### WORK TO BE COMPLETED:
Please select each line of the listing below that contains the word "Columbia", and copy those lines.

[Records in a dataset]
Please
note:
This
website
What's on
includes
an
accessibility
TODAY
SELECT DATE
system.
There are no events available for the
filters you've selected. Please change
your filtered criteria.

--

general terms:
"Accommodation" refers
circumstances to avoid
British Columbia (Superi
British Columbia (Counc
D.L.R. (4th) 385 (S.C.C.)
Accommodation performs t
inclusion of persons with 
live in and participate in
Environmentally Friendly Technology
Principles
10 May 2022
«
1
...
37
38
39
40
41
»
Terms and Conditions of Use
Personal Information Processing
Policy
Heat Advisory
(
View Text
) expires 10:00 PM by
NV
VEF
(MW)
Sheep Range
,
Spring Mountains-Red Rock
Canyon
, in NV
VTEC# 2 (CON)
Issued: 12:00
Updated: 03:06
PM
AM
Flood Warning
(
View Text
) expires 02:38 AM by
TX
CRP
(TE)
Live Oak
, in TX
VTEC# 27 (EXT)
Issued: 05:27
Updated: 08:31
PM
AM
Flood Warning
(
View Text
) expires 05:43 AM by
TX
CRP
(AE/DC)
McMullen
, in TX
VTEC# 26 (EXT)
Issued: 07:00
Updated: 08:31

### FINISHED EXERCISE:
British Columbia (Superi
British Columbia (Counc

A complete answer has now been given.